▸ Exercise instructions
Rewrite the part that opens with the line containing "Series A, Series B" and closes with the line containing "Reading left to right, what", changing "widest" to "broadest" and leaving everything else as it is.

***** Working data *****

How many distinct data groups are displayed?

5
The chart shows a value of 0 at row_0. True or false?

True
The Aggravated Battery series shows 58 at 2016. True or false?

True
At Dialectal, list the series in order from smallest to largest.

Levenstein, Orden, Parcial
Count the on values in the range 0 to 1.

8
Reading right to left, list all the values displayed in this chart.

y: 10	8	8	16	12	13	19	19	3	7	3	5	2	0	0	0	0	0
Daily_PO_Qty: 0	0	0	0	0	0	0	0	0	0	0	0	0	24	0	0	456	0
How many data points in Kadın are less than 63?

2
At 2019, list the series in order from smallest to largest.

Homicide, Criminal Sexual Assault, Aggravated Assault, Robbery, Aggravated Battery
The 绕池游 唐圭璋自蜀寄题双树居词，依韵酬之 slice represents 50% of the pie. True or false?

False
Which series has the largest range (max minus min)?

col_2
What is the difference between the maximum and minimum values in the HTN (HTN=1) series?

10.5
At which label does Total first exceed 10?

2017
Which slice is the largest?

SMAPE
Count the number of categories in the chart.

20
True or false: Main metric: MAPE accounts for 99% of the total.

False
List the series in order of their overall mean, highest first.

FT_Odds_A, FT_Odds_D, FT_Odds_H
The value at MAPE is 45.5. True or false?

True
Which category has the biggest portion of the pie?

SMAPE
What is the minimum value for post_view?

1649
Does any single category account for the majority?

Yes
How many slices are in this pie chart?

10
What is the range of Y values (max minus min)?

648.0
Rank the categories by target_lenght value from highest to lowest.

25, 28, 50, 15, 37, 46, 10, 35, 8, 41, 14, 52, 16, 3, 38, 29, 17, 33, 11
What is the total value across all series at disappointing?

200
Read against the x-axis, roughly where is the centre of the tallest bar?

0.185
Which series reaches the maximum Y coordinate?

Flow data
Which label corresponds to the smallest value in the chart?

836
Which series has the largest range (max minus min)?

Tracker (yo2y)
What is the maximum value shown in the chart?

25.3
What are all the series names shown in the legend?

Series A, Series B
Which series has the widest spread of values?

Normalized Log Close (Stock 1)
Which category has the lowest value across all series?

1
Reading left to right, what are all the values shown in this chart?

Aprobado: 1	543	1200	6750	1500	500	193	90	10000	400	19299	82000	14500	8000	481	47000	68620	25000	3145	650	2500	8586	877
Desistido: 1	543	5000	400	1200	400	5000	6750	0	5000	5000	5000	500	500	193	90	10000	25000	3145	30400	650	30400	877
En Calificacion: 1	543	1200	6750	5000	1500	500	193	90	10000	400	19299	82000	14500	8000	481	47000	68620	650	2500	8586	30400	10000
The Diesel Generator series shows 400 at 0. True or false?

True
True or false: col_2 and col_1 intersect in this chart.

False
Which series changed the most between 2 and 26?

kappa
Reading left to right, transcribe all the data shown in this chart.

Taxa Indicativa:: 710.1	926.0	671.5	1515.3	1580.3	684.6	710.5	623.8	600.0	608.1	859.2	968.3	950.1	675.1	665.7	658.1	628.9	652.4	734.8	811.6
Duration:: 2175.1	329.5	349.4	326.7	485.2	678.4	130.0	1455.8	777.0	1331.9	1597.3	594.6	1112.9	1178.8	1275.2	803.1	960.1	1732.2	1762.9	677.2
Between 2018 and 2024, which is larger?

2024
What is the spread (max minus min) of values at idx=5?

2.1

*****

▸ Result
Series A, Series B
Which series has the broadest spread of values?

Normalized Log Close (Stock 1)
Which category has the lowest value across all series?

1
Reading left to right, what are all the values shown in this chart?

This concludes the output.